(ENTRIES PROVIDED)

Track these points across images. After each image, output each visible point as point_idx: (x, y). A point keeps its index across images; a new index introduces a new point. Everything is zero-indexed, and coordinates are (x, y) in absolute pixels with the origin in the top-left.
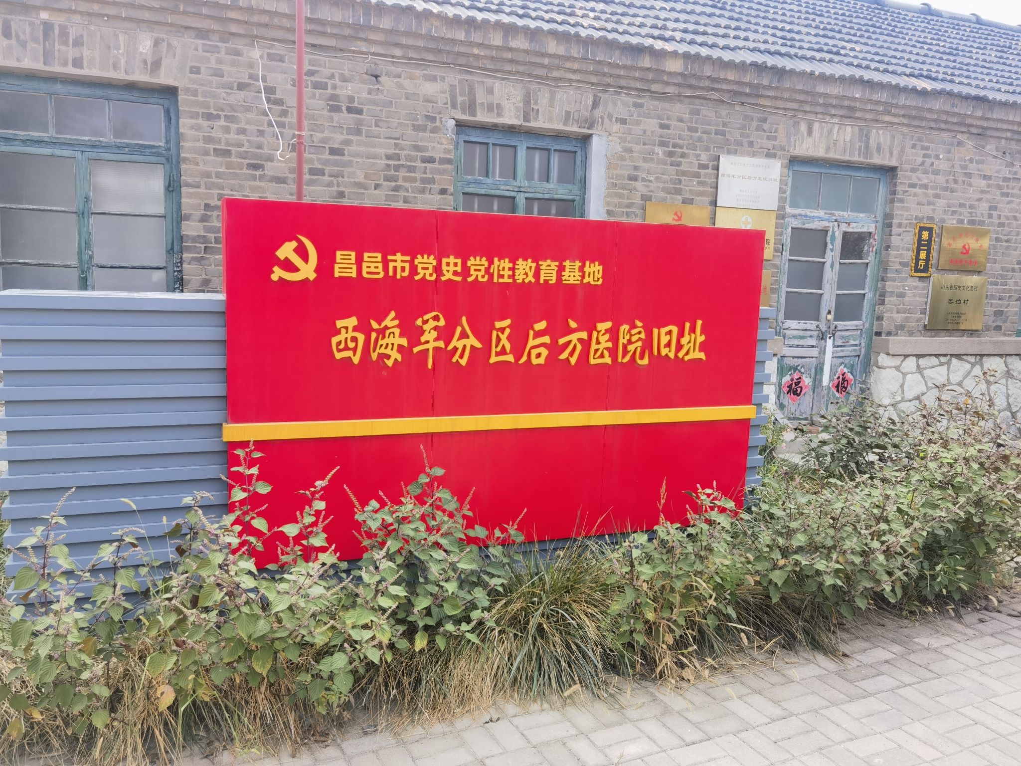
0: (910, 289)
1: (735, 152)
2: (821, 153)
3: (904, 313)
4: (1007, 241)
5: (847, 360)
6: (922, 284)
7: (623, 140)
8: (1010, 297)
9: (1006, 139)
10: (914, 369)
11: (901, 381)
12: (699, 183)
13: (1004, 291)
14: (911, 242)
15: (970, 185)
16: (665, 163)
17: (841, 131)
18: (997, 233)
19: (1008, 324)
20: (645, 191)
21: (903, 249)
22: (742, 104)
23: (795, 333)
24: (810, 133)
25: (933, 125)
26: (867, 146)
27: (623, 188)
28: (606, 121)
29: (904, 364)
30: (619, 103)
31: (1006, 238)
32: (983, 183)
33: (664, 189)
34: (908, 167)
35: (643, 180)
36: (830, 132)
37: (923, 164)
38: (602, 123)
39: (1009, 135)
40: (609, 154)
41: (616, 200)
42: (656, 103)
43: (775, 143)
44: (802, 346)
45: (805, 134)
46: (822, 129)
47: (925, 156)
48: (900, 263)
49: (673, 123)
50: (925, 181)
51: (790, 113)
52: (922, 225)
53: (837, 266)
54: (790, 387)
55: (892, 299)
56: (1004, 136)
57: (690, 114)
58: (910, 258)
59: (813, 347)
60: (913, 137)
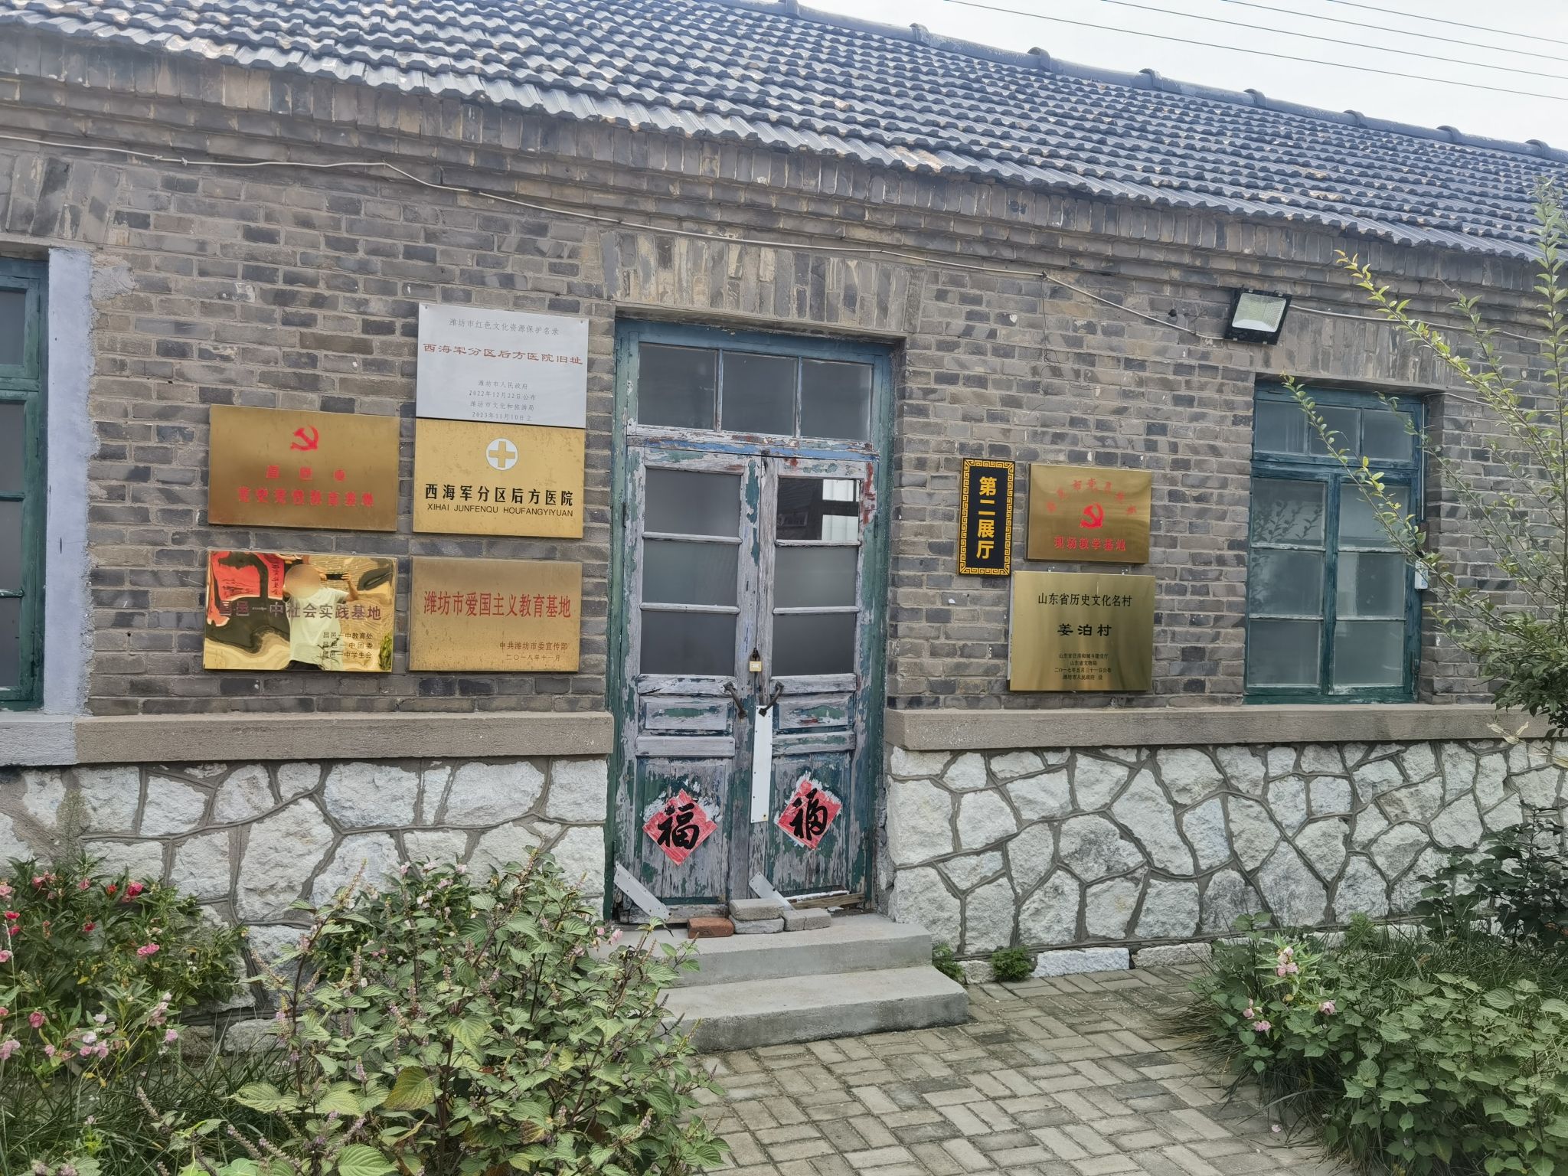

(End ENTRIES PROVIDED)

• **PROBLEM DESCRIPTION**:
Retype the material above, from its first line through the line containing "39: (1009, 135)", including both of those lines. Leave the pictures out of your answer.

• **OUTPUT BELOW**:
Track these points across images. After each image, output each visible point as point_idx: (x, y). A point keeps its index across images; a new index introduces a new point. Everything is zero-indexed, and coordinates are (x, y) in absolute pixels with the origin in the top-left.
0: (910, 289)
1: (735, 152)
2: (821, 153)
3: (904, 313)
4: (1007, 241)
5: (847, 360)
6: (922, 284)
7: (623, 140)
8: (1010, 297)
9: (1006, 139)
10: (914, 369)
11: (901, 381)
12: (699, 183)
13: (1004, 291)
14: (911, 242)
15: (970, 185)
16: (665, 163)
17: (841, 131)
18: (997, 233)
19: (1008, 324)
20: (645, 191)
21: (903, 249)
22: (742, 104)
23: (795, 333)
24: (810, 133)
25: (933, 125)
26: (867, 146)
27: (623, 188)
28: (606, 121)
29: (904, 364)
30: (619, 103)
31: (1006, 238)
32: (983, 183)
33: (664, 189)
34: (908, 167)
35: (643, 180)
36: (830, 132)
37: (923, 164)
38: (602, 123)
39: (1009, 135)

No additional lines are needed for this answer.